Com o avanço do Projeto de Lei (PL) nº 1.904/24, que equipara o aborto ao crime de homicídio, o governo federal precisou endurecer o tom publicamente contra o texto. No início da semana, as manifestações eram tímidas, a fim de não dar força ao tema. Mas até a sexta-feira (14/6), com a reações negativas à matéria, as declarações já eram diferentes.
O ministro Alexandre Padilha, das Relações Institucionais, havia sido questionado por jornalistas a respeito do PL na segunda-feira (10/6) e se limitou a dizer: “O governo vai entrar em campo para que a pauta da Câmara não seja de projetos que aticem a beligerância e violência política”.
Ao fim da semana, Padilha foi mais contundente. “Não contem com o governo para mudar a legislação de aborto no país, ainda mais para mudar para um projeto que estabelece que mulher estuprada vai ter uma pena duas vezes mais do que o estuprador.
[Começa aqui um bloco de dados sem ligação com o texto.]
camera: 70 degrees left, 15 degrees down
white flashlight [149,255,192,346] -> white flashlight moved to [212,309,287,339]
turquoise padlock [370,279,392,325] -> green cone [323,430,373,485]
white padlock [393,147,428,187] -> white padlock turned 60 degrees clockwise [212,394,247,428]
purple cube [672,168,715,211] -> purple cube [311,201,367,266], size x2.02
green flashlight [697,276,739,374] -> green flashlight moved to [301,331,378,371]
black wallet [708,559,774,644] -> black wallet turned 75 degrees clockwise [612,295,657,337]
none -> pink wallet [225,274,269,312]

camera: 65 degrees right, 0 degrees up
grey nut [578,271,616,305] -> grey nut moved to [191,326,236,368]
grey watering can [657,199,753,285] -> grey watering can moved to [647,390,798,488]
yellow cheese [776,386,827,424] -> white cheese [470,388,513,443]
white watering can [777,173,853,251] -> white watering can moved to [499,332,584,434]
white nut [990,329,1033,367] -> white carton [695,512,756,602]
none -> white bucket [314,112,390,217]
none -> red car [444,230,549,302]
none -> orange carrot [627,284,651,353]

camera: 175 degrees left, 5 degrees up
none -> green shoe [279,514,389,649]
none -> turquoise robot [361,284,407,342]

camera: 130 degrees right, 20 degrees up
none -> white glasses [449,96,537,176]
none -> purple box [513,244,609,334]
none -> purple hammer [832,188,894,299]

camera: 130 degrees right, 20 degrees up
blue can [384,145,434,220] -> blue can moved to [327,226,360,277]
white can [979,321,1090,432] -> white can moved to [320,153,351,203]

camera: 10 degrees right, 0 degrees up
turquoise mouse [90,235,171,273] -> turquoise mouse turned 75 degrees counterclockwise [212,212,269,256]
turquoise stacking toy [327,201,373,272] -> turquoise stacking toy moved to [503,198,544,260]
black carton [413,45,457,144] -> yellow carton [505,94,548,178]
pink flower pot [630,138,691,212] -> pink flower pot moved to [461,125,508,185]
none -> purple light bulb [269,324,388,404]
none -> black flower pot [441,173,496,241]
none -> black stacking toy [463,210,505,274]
Não contem com o governo para essa barbaridade”, disse.
O ministro ainda disse que a negativa seria reforçada com os líderes no Congresso Nacional. “Vamos trabalhar para que esse projeto não seja votado”, reforçou.
A ministra das Mulheres, Cida Gonçalves, também se manifestou, por meio de uma publicação no Instagram. A titular da pasta afirmou que o país vive “uma epidemia de abuso sexual infantil” e que o projeto pode impulsionar casos de estupro.
“Não podemos revitimizar mais uma vez meninas e mulheres vítimas de um dos crimes mais crueis contra as mulheres, que é o estupro, impondo ainda mais barreiras ao acesso ao aborto legal, como propõe o PL 1.904/2024. Criança não é para ser mãe, é para ter infância, é para ser criança, estar na escola”, ressaltou.
Outras reações
Além de Padilha e Cida, coube aos ministros ligados à área social se manifestarem. Primeiro, o titular dos Direitos Humanos, Silvio Almeida, falou do assunto no X (antigo Twitter).
“Trata-se da materialização jurídica do ódio que parte da sociedade sente em relação às mulheres; é uma lei que promove o ódio contra mulheres. Como pai, como filho, como cidadão, como jurista, como Ministro de Estado eu não posso jamais me conformar com uma proposta nefasta, violenta e que agride as mulheres e beneficia estupradores”, disse na quarta-feira (12/6).
Anielle Franco, ministra da Igualdade Racial, comentou o tema na quinta-feira (13/6): “Esse projeto representa retrocesso e desprezo pela vida das mulheres. Esse não é o Brasil que queremos”.
Na sexta-feira, foi a vez da ministra Marina Silva, do Meio Ambiente. “Acho que é uma atitude altamente desrespeitosa e desumana com as mulheres achar que o estuprador deve ter pena menor do que a mulher estuprada e que não teve condição de ter acesso dentro do tempo para fazer uso da lei que lhe assegura o direito ao aborto legal”, afirmou.
Lula não se manifestou
Apesar disso, o presidente Luiz Inácio Lula da Silva (PT) se esquivou de tomar uma posição pública sobre o PL do Aborto. Questionado na quinta-feira (13/6), em viagem à Suíça, ele respondeu: “Você acha que não é justo, eu acabei de sair da palestra, eu falar de algo da Câmara? Deixa eu voltar para o Brasil, você pergunta e eu te respondo”.
A primeira-dama do Brasil, Janja Lula da Silva, utilizou as redes sociais na sexta para questionar o projeto. “Os propositores do PL parecem desconhecer as batalhas que mulheres, meninas e suas famílias enfrentam para exercer seu direito ao aborto legal e seguro no Brasil”.
“Isso ataca a dignidade das mulheres e meninas, garantida pela Constituição Cidadã. É um absurdo e retrocede em nossos direitos”, completou.
O que diz o texto
O PL 1904/24 equipara ao crime de homicídio o aborto acima de 22 semanas de gestação. O texto vale, inclusive, para situações onde a interrupção da gravidez é permitida, como em casos de estupro de crianças e mulheres.
Na quarta (12/6), a Câmara dos Deputados aprovou, “às escuras”, o requerimento de urgência do texto. Caso a matéria seja aprovada, a mulher que realizar o procedimento pode ser condenada de 6 a 20 anos reclusão.
A pena é superior ao do crime de estupro, que prevê prisão de 6 a 10 anos.